# Hi from Charleston!!



## MelodyAngel (Aug 27, 2008)

Hello all!

I'm a MAC addict, and I'm so glad I found this site!! I've been lurking for a while, and spending WAY too much time reading posts, checking out swatches from the new collections, looking at FOTD's...etc. It is addictive!!

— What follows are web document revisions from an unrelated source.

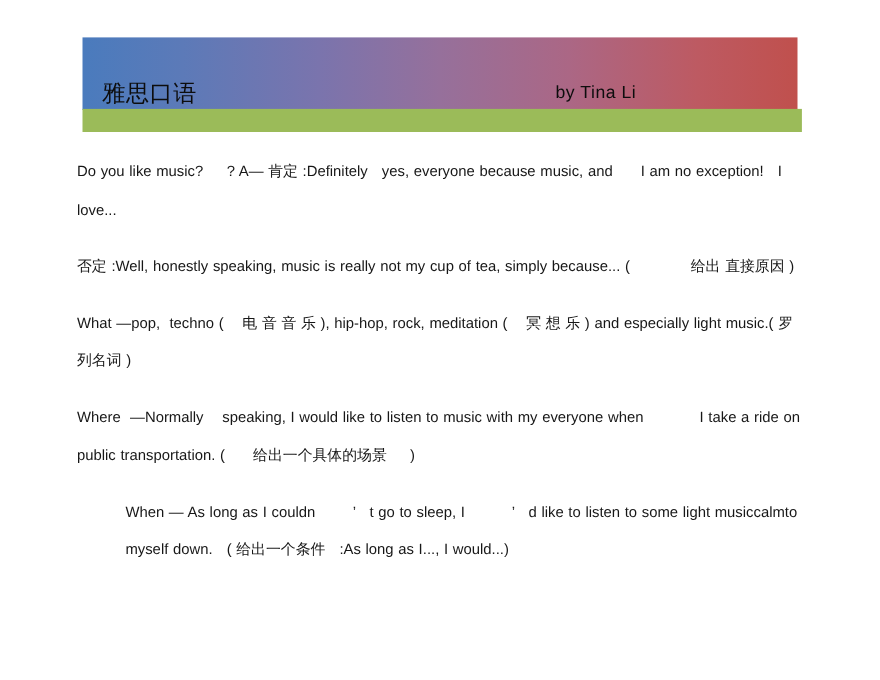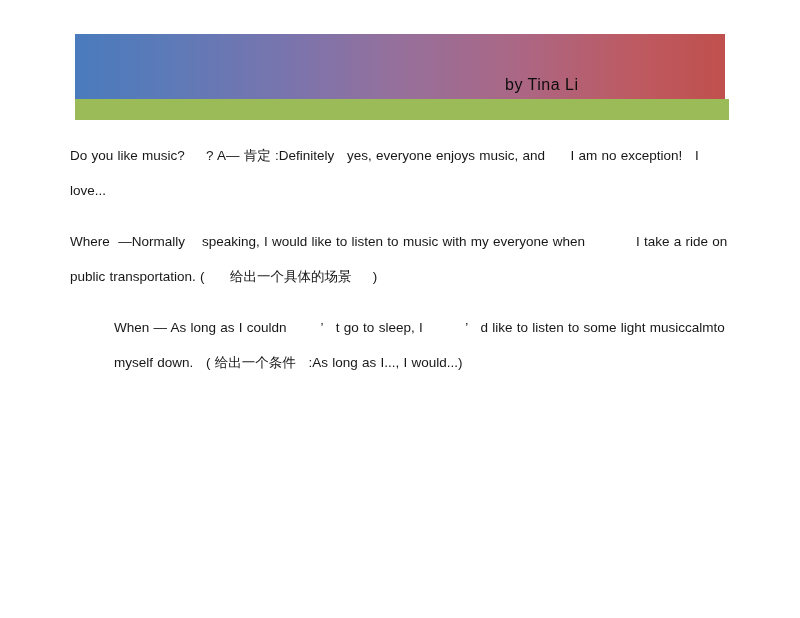--- a/index.html
+++ b/index.html
@@ -99,23 +99,26 @@
 </style>
 </head>
 <body>
 
 <div class="page">
 
   <div class="banner">
     <div class="banner-gradient"></div>
     <div class="banner-underbar"></div>
     <div class="banner-title-row">
+      <span class="banner-seg cn seg-1">雅思口语</span>
       <span class="banner-seg seg-3">by Tina Li</span>
     </div>
   </div>
 
   <div class="body-copy">
-    <p class="para">Do you like music?     ? A— 肯定 :Definitely   yes, everyone enjoys music, and      I am no exception!   I love...</p>
+    <p class="para">Do you like music?     ? A— 肯定 :Definitely   yes, everyone because music, and      I am no exception!   I love...</p>
+    <p class="para">否定 :Well, honestly speaking, music is really not my cup of tea, simply because... (             给出 直接原因 )</p>
+    <p class="para">What —pop,  techno (    电 音 音 乐 ), hip-hop, rock, meditation (    冥 想 乐 ) and especially light music.( 罗列名词 )</p>
     <p class="para">Where  —Normally    speaking, I would like to listen to music with my everyone when            I take a ride on   public transportation. (      给出一个具体的场景     )</p>
     <p class="para">When — As long as I couldn        ’   t go to sleep, I          ’   d like to listen to some light musiccalmto myself down.   ( 给出一个条件   :As long as I..., I would...)</p>
   </div>
 
 </div>
 
 </body></html>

Well, I'm off to figure out what to get from CoC!!
	

	
	
		
		

		
			





Nice to "meet" all of you!!


----------



## courtastic (Aug 27, 2008)

Hey I'm from Charleston too! Anyway, welcome & nice to *meet* you too!


----------



## MelodyAngel (Aug 27, 2008)

Quote:

   Originally Posted by *courtastic* 

 
_Hey I'm from Charleston too! Anyway, welcome & nice to *meet* you too! 
	

	
	
		
		

		
		
	


	


_

 
Thanks!
	

	
	
		
		

		
		
	


	




I've been here for almost 2 years now, and I love it! I'm originally from Ohio. I do wish they would get a Nordstrom or Macy's here, cuz it's tough when there's only one *tiny* MAC counter at Belk in Mt. Pleasant Towne Centre...


----------



## coachkitten (Aug 27, 2008)

Welcome to Specktra!  I am going to Charleston for the first time in a few weeks for a wedding and I can't wait.  Do you ever go to the MAC outlet in Charleston?  I was wondering if it was worth going to.  Hope to see you around the site!


----------



## lovebuggyboo (Aug 27, 2008)




----------



## Lipglass*Lover* (Aug 27, 2008)




----------



## MelodyAngel (Aug 28, 2008)

Quote:

   Originally Posted by *coachkitten* 

 
_Welcome to Specktra! I am going to Charleston for the first time in a few weeks for a wedding and I can't wait. Do you ever go to the MAC outlet in Charleston? I was wondering if it was worth going to. Hope to see you around the site! 
	

	
	
		
		

		
		
	


	


_

 
Hi there! Yes, you should go to the Tanger Outlet in North Charleston...they have a CCO there that is well stocked with MAC! There are plenty of other good stores there too, like Nine West, Coach, Jones New York, B&BW, etc.


----------



## MelodyAngel (Aug 28, 2008)

Thanks for the warm welcomes everyone!!


----------



## glam8babe (Aug 28, 2008)

welcome


----------